'The Beatles' bring all their loving back to Broadway
By Jill Serjeant
NEW YORK (Reuters) - The Beatles - that is, a version of the Liverpool band that broke up more than 40 years ago - are back on Broadway, sending theater audiences dancing into the aisles and proving it's not just Paul McCartney who still believes in "Yesterday."
"Let it Be," a concert-style celebration of the music of the Fab Four that opened in New York this week, is the latest stage show to take fans old and new back to the Beatlemania of the 1960s even as surviving members McCartney and drummer Ringo Starr perform and tour the world in their own right.
Unlike the Abba stage show "Mamma Mia!" or Green Day's "American Idiot" that string a plot around well-known hits, "Let It Be" simply features young look-alikes for McCartney, Starr and the late John Lennon and George Harrison who play and sing Beatles songs live as if the audience were attending a 1960s era concert.
"It's not a musical and it's not just a concert.
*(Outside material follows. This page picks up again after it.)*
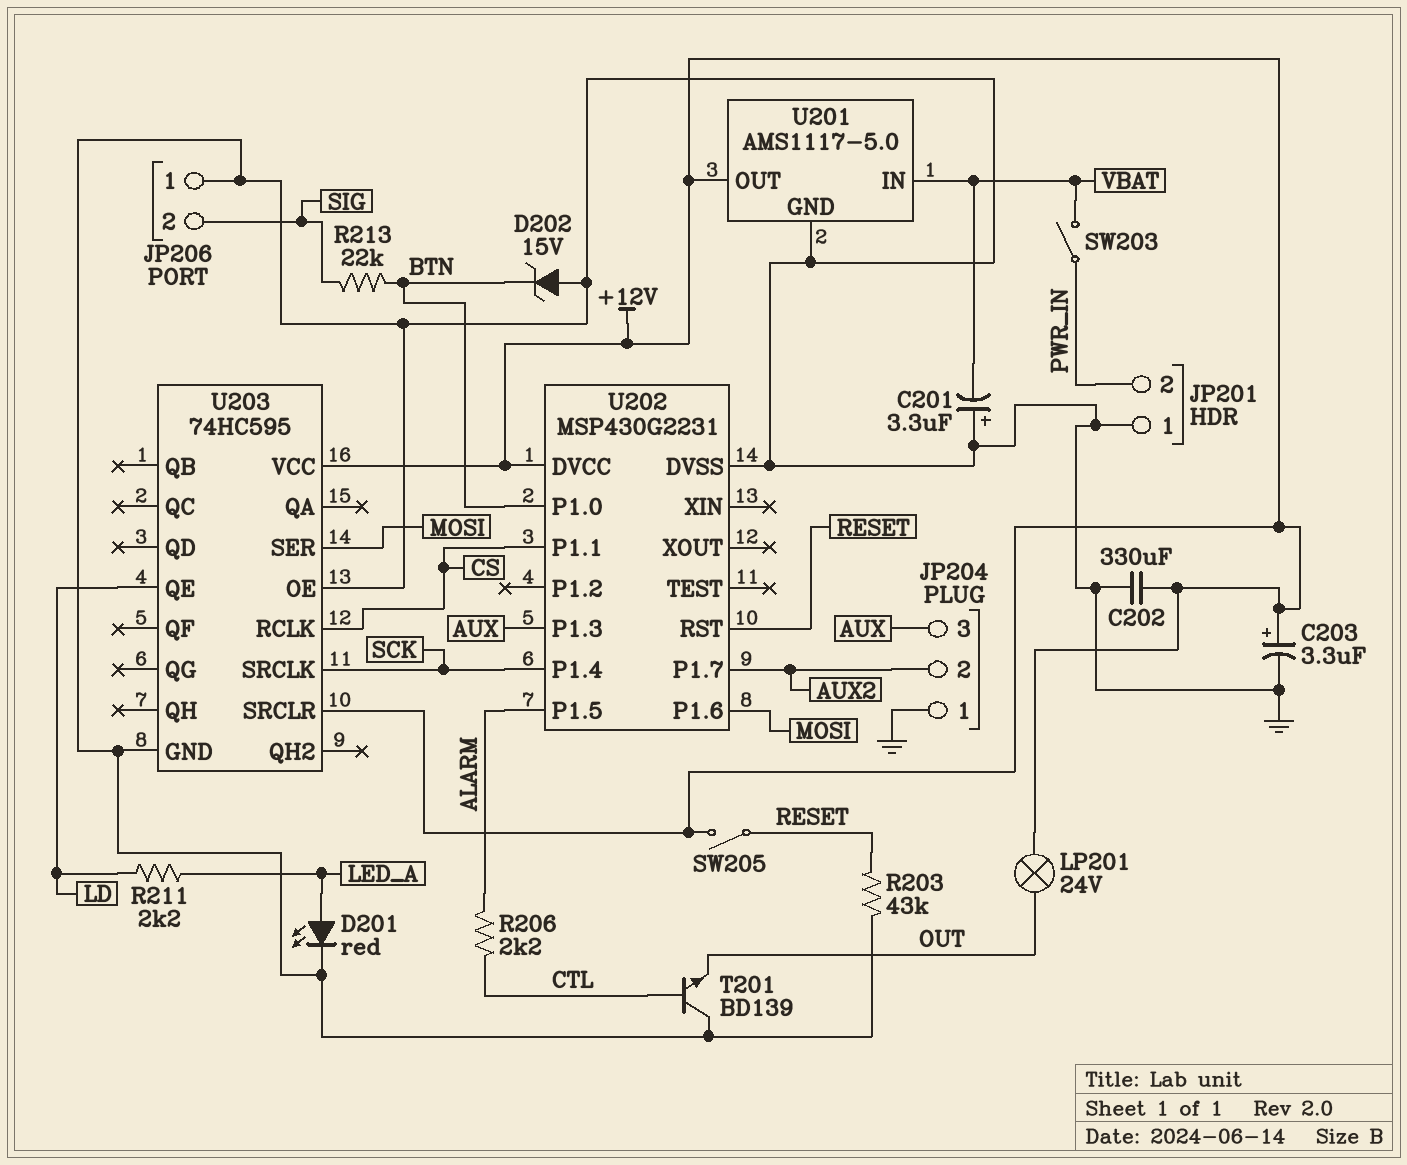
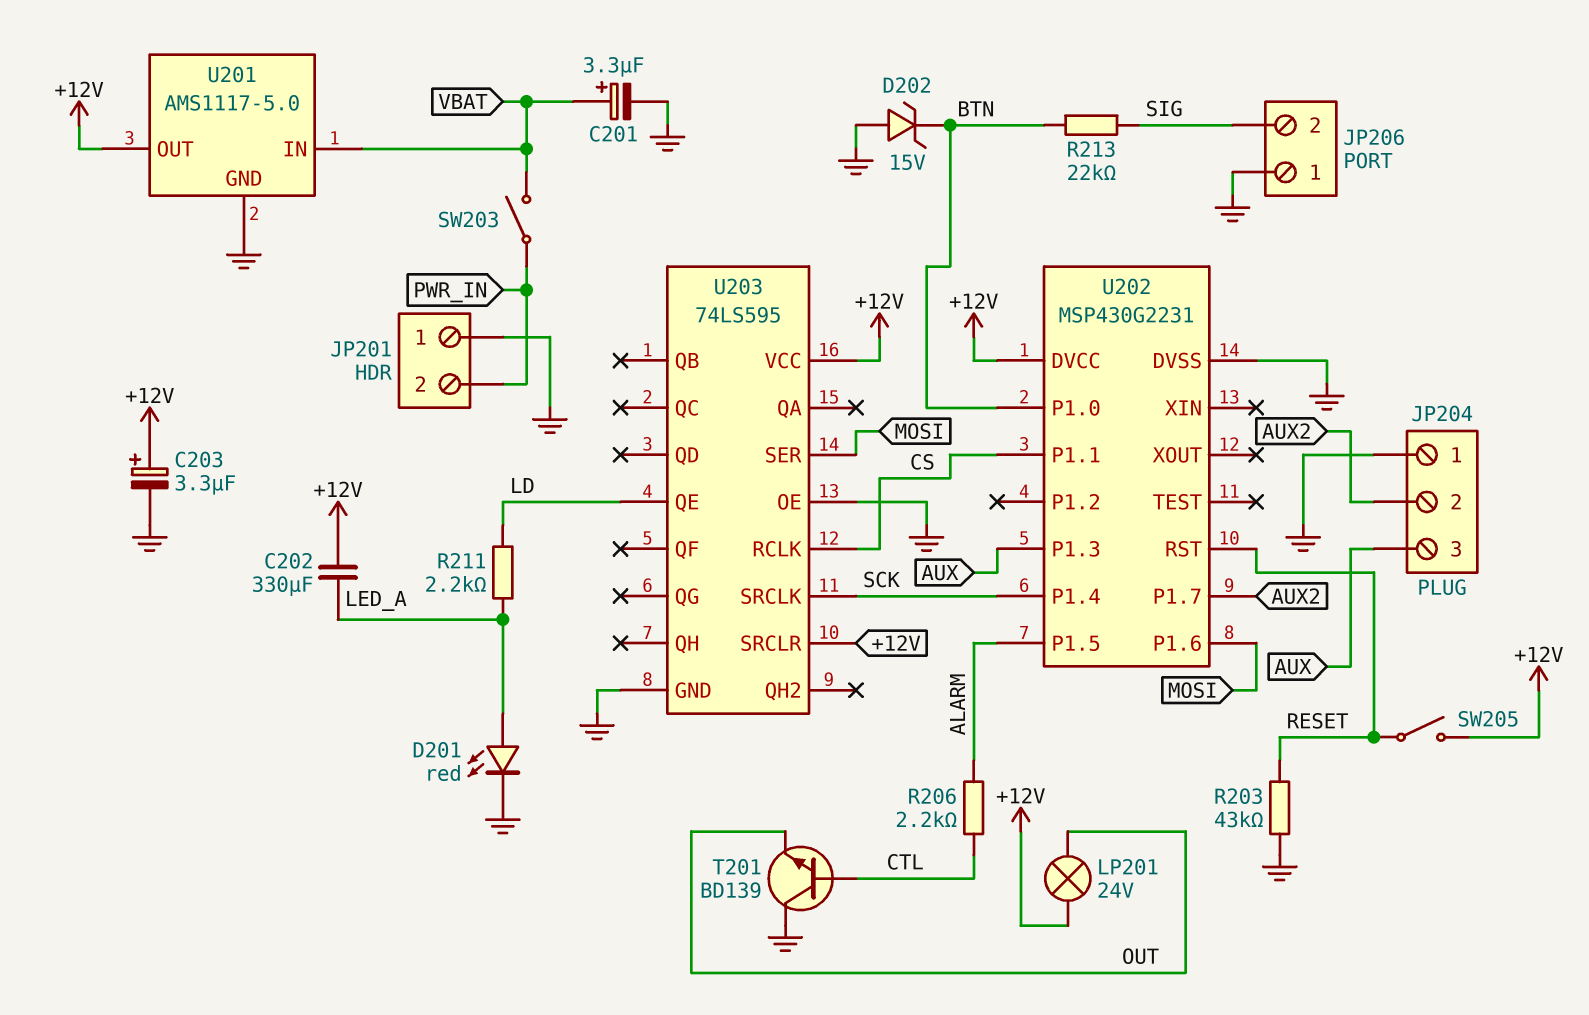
C201: 3.3uF (plus GND, minus VBAT) -> 3.3uF (plus VBAT, minus GND)
C202: 330uF (+12V, GND) -> 330uF (+12V, LED_A)
U203: 74HC595 -> 74LS595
It's somewhere between those things," director and musical supervisor John Maher told Reuters.
The band performs some 40 hits each night in roughly chronological order from The Beatles' last show at Liverpool's Cavern Club to their final live concert on a London rooftop in January 1969.
Attention is given to detail, including how the band members stood while performing, as well as their Liverpool accents, changing looks, mannerisms and hairstyles. Screens in the theater show original newsreels and some psychedelic video projections.
"If we don't get the authenticity right, the evening doesn't succeed as a concert or a theatrical event. When people walk out, if all we have done is play the songs really well, it doesn't take people to the same place than if we make them believe, just for a second or two, that they are watching the real deal," Maher added.